The quasi-periodic noise removal method is focused on the removal of signals that have a strong spectral amplitude. The filtering result is obtained by 2-dimensional (2D) median filter in the frequency domain and can be expressed as:

$${\hat{X}}_{ij}=\{\begin{array}{c}MED({X}_{ij}),\,if\frac{{X}_{ij}}{MED({X}_{ij})}\ge {\rm{\Theta }}\,{\rm{and}}\,{\rm{not}}\,{\rm{j}}={\rm{i}}=0\\ \quad \quad \quad \quad \quad \,{X}_{ij}\,,\,otherwise\end{array}$$
(1)

where \(X\) is the spectral amplitude of the signal, \(\hat{X}\) is the resultant spectrum, \((i,j)\) is the coordinate of the signal, \(MED\,(\ldots )\) is the 2D median value calculation, and \({\rm{\Theta }}\) is the threshold value42.

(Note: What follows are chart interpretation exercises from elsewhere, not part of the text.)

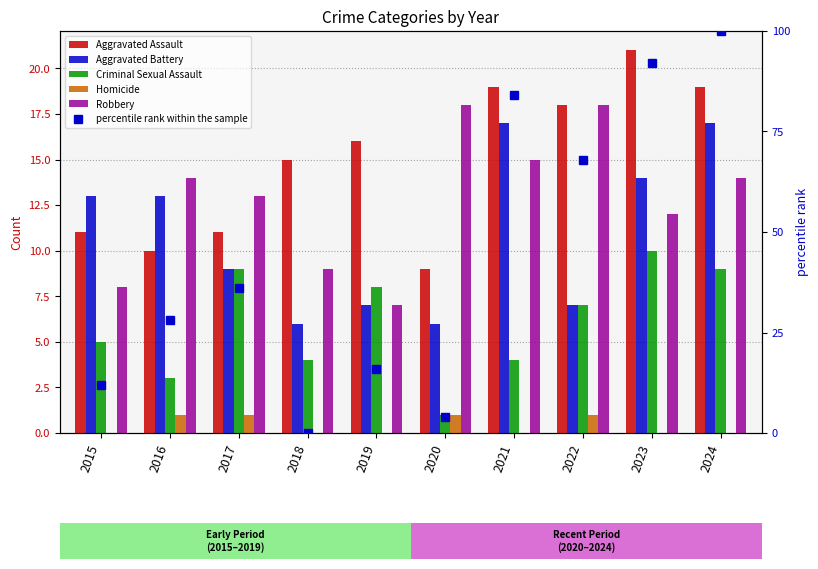

Which label corresponds to the smallest value in the chart?

2015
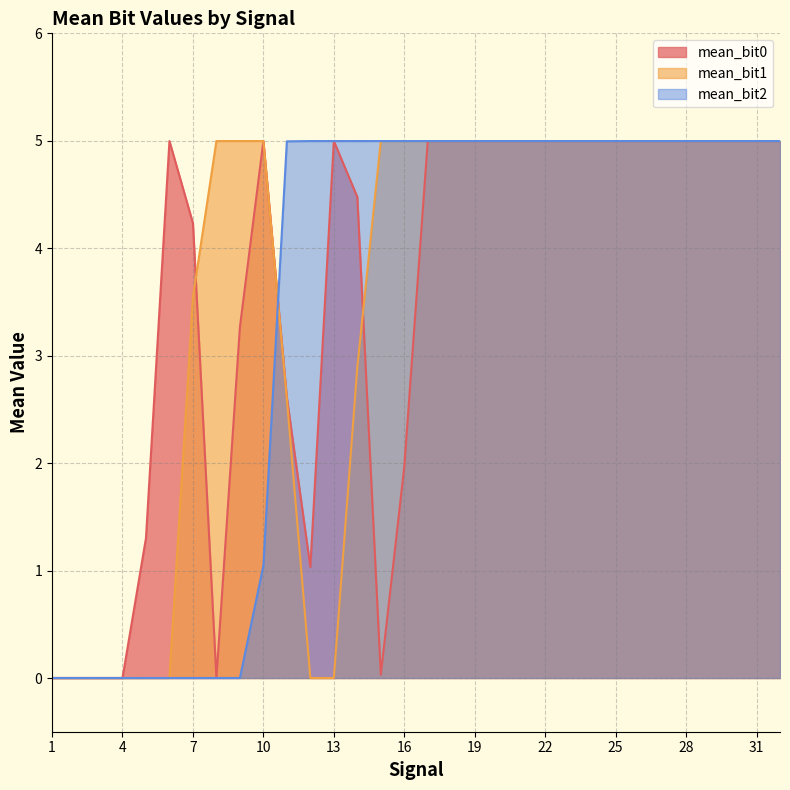

True or false: mean_bit2 and mean_bit1 intersect in this chart.

True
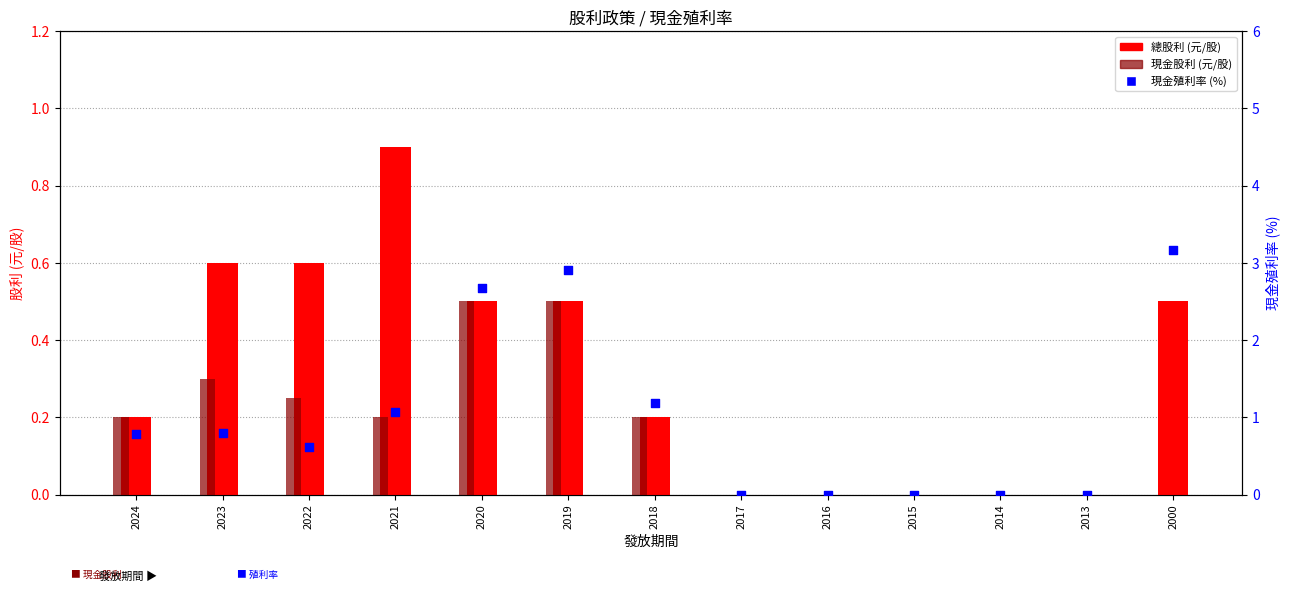

At how many categories does at least one series exceed 1?

5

The periodic noises with strong spectral amplitude over the threshold in the frequency domain are replaced by the median value of the adjacent spectral signal, and the signals that do not exceed the threshold are preserved.

Histologic analysis

Tail tissues of the nude mice were placed in 2% paraformaldehyde in phosphate-buffered saline for 30 minutes before mounting in Tissue-Tek OCT compound (Fisher Scientific) and flash frozen in liquid nitrogen. Frozen samples were cryosectioned (20 µm per slice) and stained with hematoxylin and eosin. The stained tissues were captured by a microscope slide scanner (3D HISTECH, Ltd.).

Optical coherence tomography system

A swept-source OCT system was used to obtain tomographic in vivo and ex vivo images of a mouse tail. The central wavelength of the swept source (Axsun, Inc.) was 1310 nm, and the incident power at the sample was 2 mW. The OCT system has an axial resolution of 8.9 μm and a frame rate of 80 frames/s for 500 A-lines per frame46. All volumetric data (500 × 500 × 700 pixels) were rendered using the commercial software Amira (FEI Visualization Sciences Group).

Experimental animals for in vivo imaging

Male adult Balb/C mice (4–5 weeks old, approximately 20 g) were used for the in vivo imaging. All experimental procedures were performed in accordance with the protocols that were approved by the Animal Care and Ethics Committees of the Gwangju Institute of Science and Technology (GIST-IACUC-2015-89). The pulsed laser illumination energy on the skin surface was below the ANSI limitation of 28.9 mJ/cm2 for a wavelength of 780 nm47.